Let me stress that I have nothing whatsoever against such efforts aimed at Developing Countries and its female populations, particularly if they are funded and implemented by those Developing Countries themselves.


But once more, good intentions towards the Developing World - and its demographic profile, which now skews dramatically younger than that of the Developed World (plus China) - emphasizes a persistent bias towards the Young and against the Mature, which hasn't been helping anyone anywhere, including the citizens of the Developing World itself, where the masses of the extremely poor have been growing, not shrinking, during at least 30 years of One-World agenda bias.


In any case, here is my reply to Cherie Blair, which I believe readers might appreciate:


(The Reply): Cherie, your headline and thesis is only true - at least, in the Developed World, plus China - if special efforts are made to include the close to 1/2 of American - and European and Japanese and Canadian and Australian and Chinese - women who are now age 50 and above.


In the United States, "Gray" women age 50 and older are already close to 46 percent of all women, period. And the statistics are similar in the other countries and regions cited.

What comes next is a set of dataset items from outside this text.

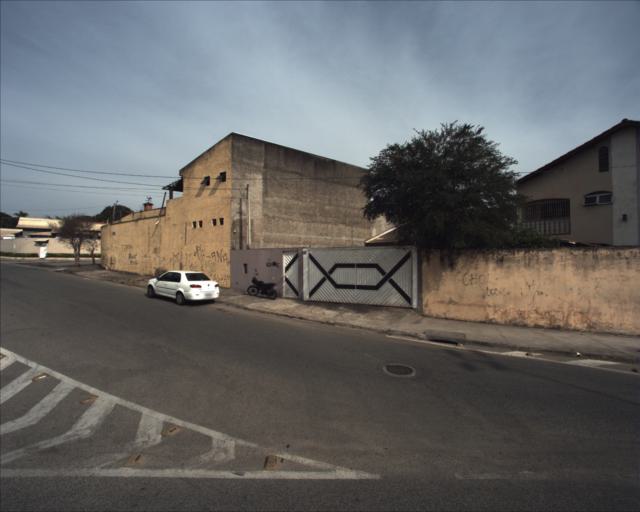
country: BR
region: Sao Paulo
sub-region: Sorocaba
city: Sorocaba
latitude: -23.4755
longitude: -47.4556
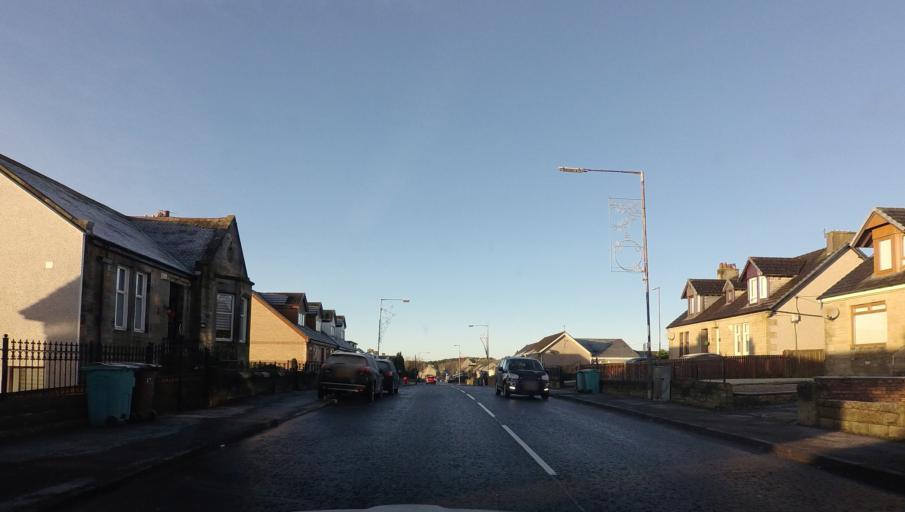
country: GB
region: Scotland
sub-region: North Lanarkshire
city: Shotts
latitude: 55.8193
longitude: -3.8018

Over 43 percent - or more than 2 in 5 - American women and men are now "Gray" Americans 50 and over. But women still outlive men in the Developed World and China, so women's demographics are "graying" faster.


Moreover, as I am certain you, Cherie, as a highly-educated older woman know, women over 50 throughout the Developed World and China tend to be better educated than our male counterparts, not less so, with higher, not lower, percentages of college-educated women in many Developed countries, for example.


And since women have been pretty much totally integrated into the workforce since we Baby Boomers - people in our 50s and 60s - were teenagers, we also tend to be every bit as experienced, skilled, and entrepreneurial as our male age peers.


The great economic gap - and employment gap - in the Developed World plus China right now has far less to do with Women versus Men - or any ethnic group versus any other ethnic group - than it has to do with generational inequalities, part and parcel of the overall income inequality that has hit this world hard the past 30 years.


All our "Gray" citizens, women and men alike, have been quite literally thrown on the garbage heap of economic, social, and cultural life, for the sole reason that we crossed an imaginary Economic Maginot Line when our hair turned gray.


It is high time to take up the cause of "Gray" Americans and Europeans and Japanese and Chinese and all the other "Gray" citizens worldwide. We - and no other group - are mainly responsible for the Populist upheavals shaking U.S. politics this cycle, with "Grays" in other countries and regions of the globe every bit as angry and as anxious for change.


In terms of international programs and development initiatives geared specifically towards women, be sure that Women Over 50 - which will soon mean an astonishing one-half of all women in the Developed World plus China - are included in such programs. In fact, because of our exceptional educational attainments and work experience, perhaps Women Over 50 should also be the ones implementing such programs and administering them.